1.) Use Double Quotation Marks for an Exact Phrase Search
You want to search for a Web page with the exact phrase “women who love football,” but when you perform the search on Google, it brings up too many results. Most of them don’t even contain all the words in the same page.
Here’s the trick: when you want to search for an exact phrase in a Web page, you have to put it within quotes. Google searches the exact keywords in the order that you put them.
Women who love football – 34,600,000 results. Not all of them are relevant.
“Women who love football” – 45,500 results. As you can see here, the quotes help us eliminate a lot of unnecessary results.

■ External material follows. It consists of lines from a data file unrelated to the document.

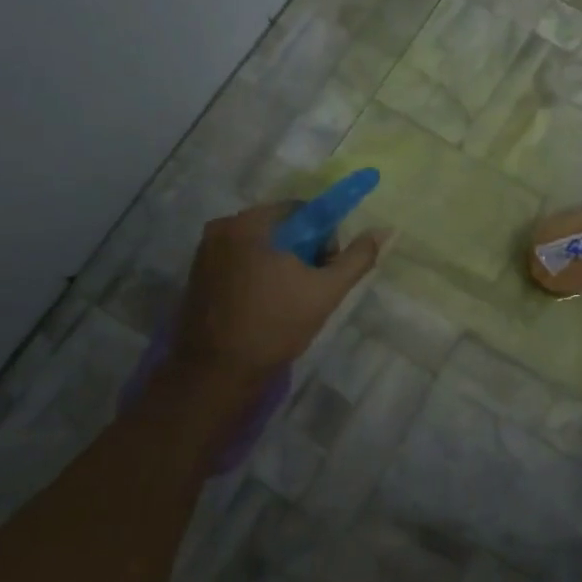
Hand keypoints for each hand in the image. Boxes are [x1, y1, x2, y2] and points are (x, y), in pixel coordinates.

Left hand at [173, 201, 389, 385]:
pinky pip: (239, 260)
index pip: (302, 210)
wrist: (217, 372)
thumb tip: (384, 230)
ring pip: (259, 244)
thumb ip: (357, 257)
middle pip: (279, 226)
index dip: (323, 236)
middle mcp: (223, 227)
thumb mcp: (326, 291)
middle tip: (311, 286)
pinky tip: (264, 303)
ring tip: (288, 298)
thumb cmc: (275, 325)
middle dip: (302, 250)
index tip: (326, 268)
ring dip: (279, 262)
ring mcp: (205, 251)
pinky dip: (257, 273)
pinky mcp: (197, 274)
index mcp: (251, 223)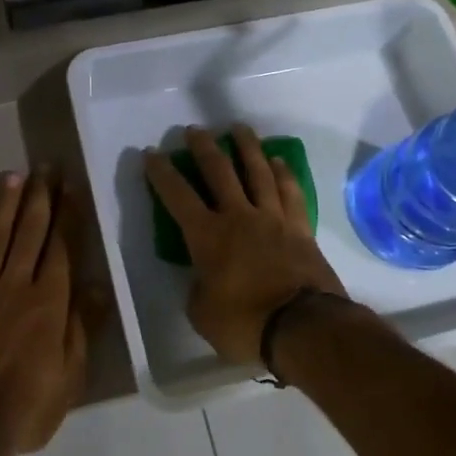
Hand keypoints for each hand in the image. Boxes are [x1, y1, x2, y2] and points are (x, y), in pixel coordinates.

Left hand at [0, 169, 103, 455]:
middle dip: (40, 197)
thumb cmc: (26, 408)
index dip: (67, 214)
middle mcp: (16, 285)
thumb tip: (98, 283)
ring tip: (13, 175)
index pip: (62, 247)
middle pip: (30, 233)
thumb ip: (83, 325)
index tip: (70, 186)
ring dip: (5, 204)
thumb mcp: (70, 375)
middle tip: (46, 166)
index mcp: (49, 302)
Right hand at [145, 125, 346, 364]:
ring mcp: (272, 218)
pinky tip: (278, 160)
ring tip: (239, 128)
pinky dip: (283, 173)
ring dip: (247, 146)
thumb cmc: (244, 324)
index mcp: (207, 236)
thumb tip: (205, 278)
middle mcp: (238, 216)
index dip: (161, 172)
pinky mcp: (300, 228)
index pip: (177, 195)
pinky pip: (290, 191)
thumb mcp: (203, 314)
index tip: (152, 152)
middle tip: (195, 130)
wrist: (304, 328)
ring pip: (258, 171)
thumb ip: (199, 288)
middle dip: (204, 147)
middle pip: (219, 170)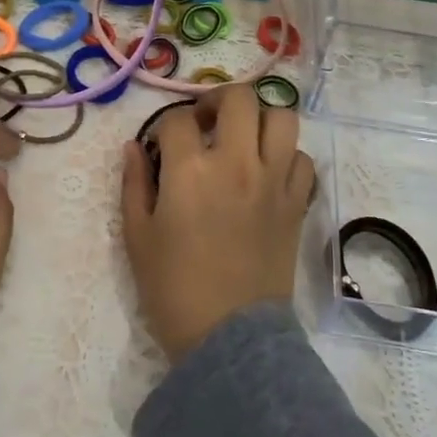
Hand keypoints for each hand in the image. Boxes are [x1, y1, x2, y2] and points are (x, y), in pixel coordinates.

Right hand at [120, 84, 315, 362]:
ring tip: (244, 140)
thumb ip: (134, 183)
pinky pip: (303, 160)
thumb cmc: (173, 288)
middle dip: (217, 101)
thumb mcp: (137, 236)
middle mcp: (237, 163)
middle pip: (240, 98)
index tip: (161, 147)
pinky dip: (287, 157)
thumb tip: (133, 147)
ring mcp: (274, 181)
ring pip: (282, 118)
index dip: (164, 127)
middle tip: (206, 124)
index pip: (178, 120)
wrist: (229, 337)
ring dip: (260, 120)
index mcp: (191, 170)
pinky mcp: (297, 203)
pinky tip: (269, 173)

2.) Wildcard Search With the Asterisk
The asterisk ( * ) can be used as a wildcard in your phrase search. The asterisk denotes the placeholder for a single word, meaning that an asterisk in a search query is like a blank slot that will accept any word. This is extremely helpful if you want to search for a phrase, but have forgotten one of the words in it.
For example, you know about the “the bridge on the river xx, “ but no matter how hard you try, you can’t seem to find the name of the actual river! In this case, you can just go and search like this:
“the bridge on the river *”
There you go, it’s the river, Kwai.
You can also use multiple asterisks for multiple wildcard words. The query given below searches for pages that have “wine” and “monks,” with two words between them. “Wine ** monks”

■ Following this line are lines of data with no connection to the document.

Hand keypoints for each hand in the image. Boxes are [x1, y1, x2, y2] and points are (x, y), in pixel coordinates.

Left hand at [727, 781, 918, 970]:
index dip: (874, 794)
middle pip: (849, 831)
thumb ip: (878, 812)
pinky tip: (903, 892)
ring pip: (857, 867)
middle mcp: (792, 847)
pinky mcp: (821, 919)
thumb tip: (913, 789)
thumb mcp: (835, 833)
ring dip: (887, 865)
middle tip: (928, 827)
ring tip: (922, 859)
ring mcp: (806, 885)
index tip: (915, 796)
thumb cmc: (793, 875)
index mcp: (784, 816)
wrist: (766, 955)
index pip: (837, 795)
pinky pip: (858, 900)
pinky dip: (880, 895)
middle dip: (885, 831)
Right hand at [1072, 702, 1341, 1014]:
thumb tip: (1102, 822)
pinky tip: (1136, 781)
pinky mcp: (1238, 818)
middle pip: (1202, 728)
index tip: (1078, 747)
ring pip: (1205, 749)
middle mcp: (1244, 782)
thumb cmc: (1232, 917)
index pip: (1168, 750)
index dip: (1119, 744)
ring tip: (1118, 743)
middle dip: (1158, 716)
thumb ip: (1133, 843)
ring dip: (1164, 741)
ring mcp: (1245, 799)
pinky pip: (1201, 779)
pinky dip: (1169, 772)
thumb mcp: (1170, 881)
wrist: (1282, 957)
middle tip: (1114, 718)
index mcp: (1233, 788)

3.) Specify to Include or Exclude the Site
The “site:” operator tells Google to search only within a particular site, or within sites with a certain domain suffix. For example, you want to search for Kobe Bryant at ESPN.com. You can use “Kobe Bryant” site:ESPN.com for better results.
Similarly, if you want to exclude a particular site from the search results, that’s also possible. All you have to do is add a “ – “ (minus sign) sign before the “site:” operator. For example, you’d like to download the Yahoo! messenger from a non-Yahoo! Web site. For this, you can use “Yahoo messenger” -site:yahoo.com.
The minus sign tells Google to omit the search results from the site of yahoo.com. Now, if you wanted to search an “essay on American history,” but you only wanted to search on .edu Web sites, you would use “Essay on American history” site:.edu.
4.) Including Synonyms in Your Search
By placing the “~” (called a tilde) right in front of a word, with no space in between, you can instruct Google to search for the word following the tilde, as well as, its synonyms. For example, if you wanted to search for a bass fishing tutorial, you could type in “Bass fishing” tutorial.
However, if you added a “~” in front of the word tutorial, Google will search, not only for tutorials, but also for words such as basics, hints, guide, etc. for even more information.
5.) Find Definitions
Google’s “define” operator can help you look up word definitions. You simply need to include this operator in your search phrase to access definitions with just a click.
For example, to find out the definition of bass fishing, you would type define: bass fishing.
And, ta da! There you go!
Another way to find out about something is to use “what is” in the search phrase. Using this, not only yields the definition of the phrase, but it also performs a regular Google search using the same search phrase.
To search for bass fishing, you would type What is bass fishing?